***** Record extracts
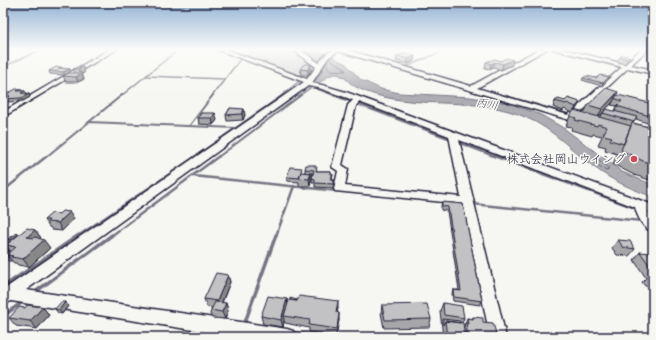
<svg xmlns="http://www.w3.org/2000/svg" width="656" height="340" font-family="Sriracha,'Klee One',sans-serif">
<style>
.green{fill:#d7d7d7;stroke:#7c7c89}
.water{fill:#adadb3;stroke:#757583}
.lines{fill:none;stroke-linecap:round;stroke-linejoin:round}
.shore{stroke:#5a5a6b;stroke-width:1}
.stream-far3{stroke:#757583;stroke-width:1.5}
.stream-far2{stroke:#757583;stroke-width:2}
.stream-far1{stroke:#757583;stroke-width:2.5}
.stream{stroke:#757583;stroke-width:3.5}
.street-casing{stroke:#22223b;stroke-width:3}
.street{fill:#f6f6f2;fill-rule:evenodd}
.wall{fill:#a7a7a9;stroke:#22223b;fill-rule:evenodd}
.shaded-wall{fill:#888889;stroke:#22223b}
.building{fill:#c2c2c4;stroke:#22223b}
.poi-dot{fill:#d1495b;stroke:#f6f6f2;stroke-width:1.5}
.labels{text-anchor:middle;dominant-baseline:central;stroke-width:3;stroke-linejoin:round;paint-order:stroke}
.far-water-label{font-size:11px;font-style:italic;fill:#535365;stroke:#f6f6f2}
.poi-label{font-size:12px;fill:#22223b;stroke:#f6f6f2;text-anchor:end}
</style>
<rect width="100%" height="100%" fill="#f6f6f2"/>
<filter id="ink" filterUnits="userSpaceOnUse"><feTurbulence type="fractalNoise" baseFrequency=".025" numOctaves="2"/><feDisplacementMap in="SourceGraphic" scale="8" xChannelSelector="R" yChannelSelector="G"/><feConvolveMatrix kernelMatrix="1 2 1 2 8 2 1 2 1" color-interpolation-filters="sRGB"/></filter>
<g filter="url(#ink)">
<path class="green" d="M252,49H293L314,65L315,68L306,80L312,69H303L300,75H304L298,76L246,57L249,55Z"/>
<path class="water" d="M299,49L319,50L346,64L361,80L381,89L399,93L470,97L508,103L525,109L541,115L565,129L622,172L653,185V197C635,190 617,183 601,172C575,155 555,129 525,117C478,96 425,109 376,95C369,93 362,90 356,87C349,83 344,75 336,74C326,74 325,83 314,83L325,67L318,65V60Z"/>
<g class="lines">
<path class="shore" d="M326,63L329,70L346,71L343,67L329,59
M596,158L608,167V170L606,171L593,161V159Z"/>
<path class="stream-far3" d="M352,49L364,55
M396,64L506,96
M3,67L42,49
M406,67L447,49
M146,76L225,79
M483,85L547,49
M312,87L336,96
M38,96L49,89
M121,96L179,49
M212,96L241,58
M281,96L303,78
M299,96L314,85"/>
<path class="stream-far2" d="M333,95L453,140
M503,95L572,115
M26,103L39,95
M89,122L236,128
M190,125L213,95
M457,142L496,157
M46,157L122,95
M194,157L283,95
M218,157L301,95"/>
<path class="stream-far1" d="M494,156L638,209
M193,176L338,191
M3,191L47,156
M472,204L642,221
M646,212L653,215
M78,236L196,156
M111,236L219,156
M276,236L294,186"/>
<path class="stream" d="M3,287L79,235
M34,293L112,235
M3,316L24,301
M244,325L276,235
M291,332L324,337"/>
<defs>
<path id="street" d="M110,49H117L3,117V112Z
M216,49H225L307,79L316,67L292,49H299L319,63C327,52 330,49 344,49L471,86L539,49H547L477,88L568,115L622,67L552,49H563L625,64L641,49H648L631,65L653,70V74L628,68L576,117L587,122L586,124H583L338,51L328,58L312,83L322,85L346,92L653,205V213L648,211L653,219V232C643,229 637,216 635,207L459,140L506,337H490L463,204L335,191L334,189L338,171L332,167L348,105L353,100L319,88L308,86L26,290L287,329L293,331L295,337H237L11,301L3,305V290L304,82ZM359,102L449,136L461,197L345,186L348,169L342,165L356,106Z"/>
</defs>
<use href="#street" class="street-casing"/>
<use href="#street" class="street"/>
</g>
<path class="wall" d="M406,53L414,61L408,64L396,61L397,56Z
M620,57H630L627,62L625,64L617,62Z
M495,59L512,65L501,70L493,67L490,69L485,68L486,62Z
M61,67L62,68L70,69L71,71L65,75L50,74L49,71Z
M78,67L85,72L82,74L84,79L78,82H66L63,76L75,73L73,69Z
M300,69L311,70L308,75H301Z
M609,77L608,80L602,86L582,80L583,78H596Z
M21,89L22,91H25L27,93L29,94L30,97L23,101L7,102L3,96Z
M618,92L615,98L653,104V125L636,119L633,123L653,128V181L634,175L613,164L617,154L605,150L606,147L598,145L602,136L593,134L592,136L571,130L572,127L566,126L570,116L573,113L564,109L563,111L553,107L555,101L580,102L575,111L584,113L588,105ZM613,102L611,105L617,106L615,111L603,113L600,118L598,117Z
M230,108L245,115L243,120L227,121L226,115Z
M201,113L217,120L213,125L199,124L198,118Z
M315,167L317,171H331V174H333L332,179H334L333,188L315,187V182H312V178L313,173H311V180L310,186H299V182L287,181V177L305,172V169Z
M442,202L463,204L482,301L480,305L453,301L452,293L453,290H459L447,211L441,210V206Z
M70,212L74,219L62,231L52,230L50,227H49L44,220L59,214Z
M35,230L41,238H40L50,248L29,267L18,265L16,263H14L12,261H8L3,255V243L13,236Z
M618,240L635,249L629,256L617,255L612,248Z
M640,252L653,256V287V286L652,287L645,286L642,282L646,278L634,260Z
M228,275L230,282L222,303H226L228,311L225,319L212,318L210,314L212,308L207,307L204,299Z
M287,299L288,302L338,308L337,312L339,320L336,336L309,332V328L285,323L284,321L283,327L263,324L261,316Z
M65,302L68,306L62,314L58,313L55,309Z
M443,303L464,318L462,323L464,329V326L467,318L472,319L473,317L483,322L497,337H443L440,311Z
M382,305L431,319L429,327L384,328L381,313Z
M43,307L49,315L37,329L16,326L9,318L25,308Z"/>
<path class="shaded-wall" d="M415,56L414,61L408,64V59Z
M630,57L627,62L625,64L628,59Z
M513,60L512,65L501,70L503,64Z
M495,62L493,67L490,69L491,64Z
M311,64V70L308,75V70Z
M83,67L85,72L82,74L84,79L78,82L76,77L80,74L78,69Z
M70,69L71,71L65,75L63,72Z
M609,77L608,80L602,86L603,83Z
M618,92L613,102L597,119L602,109Z
M29,94L30,97L23,101L21,98Z
M580,102L577,108L573,113L576,107Z
M244,109L245,115L243,120L242,114Z
M215,113L217,120L213,125L212,118Z
M311,173V180L310,186L309,179Z
M70,212L74,219L62,231L58,223Z
M35,230L41,238L32,245L27,237Z
M18,234L24,242L16,247L6,245L12,253H11L5,245Z
M44,240L50,248L29,267L23,259Z
M5,249L8,252L9,251L13,256L7,255L12,261L5,254L7,252Z
M228,275L230,282L219,309L217,301Z
M287,299L288,307L284,316V321L283,327L281,320Z
M338,301V308L336,320V312Z
M65,302L68,306L62,314L59,310Z
M226,303L228,311L225,319L222,312Z
M43,307L49,315L37,329L30,321Z
M339,313V320L336,336L337,329Z"/>
<path class="building" d="M406,53L415,56L408,59L397,56Z
M622,55L630,57L628,59L620,57Z
M506,58L513,60L503,64L495,62L491,64L486,62L495,59L501,61Z
M304,64H311L308,70L300,69Z
M56,67H61L58,68L70,69L63,72L49,71Z
M78,67H83L78,69H73Z
M69,73H82L76,77L63,76Z
M600,75L609,77L603,83L583,78L586,76L596,78Z
M606,88L618,92L602,109L588,105Z
M16,89H21L17,91H25L21,93L29,94L21,98L5,99L10,96H3Z
M618,95L653,104V117L617,106L622,101L614,98Z
M568,98L580,102L576,107L567,103L566,104L555,101L558,99L565,101Z
M230,108L244,109L242,114L226,115Z
M606,109L637,117L634,122L603,113Z
M574,110L631,126L624,144L610,140L612,137L603,135L607,127L598,124L597,126L575,120L576,118L570,116Z
M201,113H215L212,118H198Z
M632,123L653,128V164L643,161L621,150Z
M306,165H315V167H317L316,171H331V174H333L330,179H334L333,184L315,183V179L312,178L314,170L305,169Z
M290,167L302,168L299,178L287,177Z
M301,172L311,173L309,179L299,178Z
M442,202L463,204L482,301L454,297L453,290L461,291L448,207L442,206Z
M62,211L70,212L58,223L47,222L49,220H44L52,213L59,214Z
M27,228L35,230L27,237L34,238L35,237L44,240L23,259L11,257L13,256L7,255L16,247L6,245Z
M17,233L18,234L5,245H3V244Z
M12,236H13L3,244V243Z
M618,240L630,241L635,249L623,247Z
M5,250L9,251L5,254L3,253V252Z
M640,252L651,253L653,256V270Z
M216,273L228,275L217,301L204,299Z
M649,275H653V278H652Z
M268,296L287,299L281,320L261,316Z
M299,296L338,301L336,312L339,313L337,329L309,325L310,320L284,316L289,300L297,301Z
M290,298L297,300V301L290,300Z
M61,302H65L59,310L55,309Z
M215,302L226,303L222,312L211,310Z
M443,303L462,306L464,318L444,315Z
M427,304L431,319L385,320L382,305Z
M27,305L43,307L30,321L9,318L19,307L25,308Z
M473,317L483,318V322L493,323L497,337H468L466,323L468,324L467,318L473,319Z
M443,319L460,321V323L445,321L443,325Z
M445,321L463,323L465,337H447Z
M532,334L546,336L548,337H533Z
M619,335L627,336L628,337H620Z
M609,336L618,337H610Z"/>
</g>
<linearGradient id="sky" x2="0" y2="1"><stop stop-color="#90b1d3"/><stop offset="0.51" stop-color="#fbfbf9"/><stop offset="1" stop-color="#fbfbf9" stop-opacity="0"/></linearGradient>
<rect width="656" height="97" fill="url(#sky)"/>
<circle class="poi-dot" cx="634" cy="159" r="4"/>
<g class="labels">
<g class="far-water-label">
<text transform="translate(487 104) rotate(10)">丙川</text>
</g>
<g class="poi-label">
<text x="626" y="159">株式会社岡山ウイング</text>
</g>
</g>
<rect width="656" height="340" fill="none" stroke="#f6f6f2" stroke-width="16"/>
<rect x="8" y="8" width="640" height="324" fill="none" stroke="#22223b" stroke-width="1.5" filter="url(#ink)"/>
</svg>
**********
■ Exercise goal: Please reproduce the lines from the line with "M580,102L577,108L573,113L576,107Z" to the line with "M618,95L653,104V117L617,106L622,101L614,98Z", both ends included, exactly as they appear above.

■ Output for this task:
M580,102L577,108L573,113L576,107Z
M244,109L245,115L243,120L242,114Z
M215,113L217,120L213,125L212,118Z
M311,173V180L310,186L309,179Z
M70,212L74,219L62,231L58,223Z
M35,230L41,238L32,245L27,237Z
M18,234L24,242L16,247L6,245L12,253H11L5,245Z
M44,240L50,248L29,267L23,259Z
M5,249L8,252L9,251L13,256L7,255L12,261L5,254L7,252Z
M228,275L230,282L219,309L217,301Z
M287,299L288,307L284,316V321L283,327L281,320Z
M338,301V308L336,320V312Z
M65,302L68,306L62,314L59,310Z
M226,303L228,311L225,319L222,312Z
M43,307L49,315L37,329L30,321Z
M339,313V320L336,336L337,329Z"/>
<path class="building" d="M406,53L415,56L408,59L397,56Z
M622,55L630,57L628,59L620,57Z
M506,58L513,60L503,64L495,62L491,64L486,62L495,59L501,61Z
M304,64H311L308,70L300,69Z
M56,67H61L58,68L70,69L63,72L49,71Z
M78,67H83L78,69H73Z
M69,73H82L76,77L63,76Z
M600,75L609,77L603,83L583,78L586,76L596,78Z
M606,88L618,92L602,109L588,105Z
M16,89H21L17,91H25L21,93L29,94L21,98L5,99L10,96H3Z
M618,95L653,104V117L617,106L622,101L614,98Z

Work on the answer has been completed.